Facebook has banned a large group called "Stop the Steal" that Donald Trump supporters were using to organise protests against the presidential vote count.
Some members had called for violence, while many falsely claimed that Democrats are "stealing" the election from Republicans.
Though the group amassed more than 350,000 members before Facebook took it down, it was just one of several smaller groups that popped up as vote counting extended for days in several battleground states.
Inside the groups, members and organisers tried to ensure they would get around Facebook's moderators and "trolls" who might report or mock them.
"In line with the exceptional measures that we are taking during this period of heightened tension, we have removed the Group 'Stop the Steal,' which was creating real-world events," Facebook said in a statement.
"The group was organised around the delegitimisation of the election process, and we saw worrying calls for violence from some members of the group."
Facebook said it will continue to watch for activity that violates its rules and will take action if it does. As of Thursday afternoon, a copycat "Stop the Steal" group was growing steadily, nearing 13,000 members, and others were easily searchable on Facebook.
Inside the groups, members posted baseless claims of voter fraud and organised protests. Calls for violence were not immediately apparent, although the Centre for Countering Digital Hate shared a screenshot of one post in the now-banned group that read "Neither side is going to concede. Time to clean the guns, time to hit the streets."

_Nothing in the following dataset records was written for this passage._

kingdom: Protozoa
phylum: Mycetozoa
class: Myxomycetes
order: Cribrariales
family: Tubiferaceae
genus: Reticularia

In the new group, administrators - who create and moderate groups on Facebook, cautioned people to keep posts civil and vent frustrations without making threats.
They scrupulously warned members that they will remove anything that calls for violence, and said they were making plans to move the group to other, less-moderated platforms.
Imran Ahmed, CEO of the Centre for Countering Digital Hate, which pressured Facebook to take down the group, said while it's true that all this seems like a game of whack-a-mole, the moles are slowly learning their lesson.
"By taking out the largest one, it sent a message to others," he said.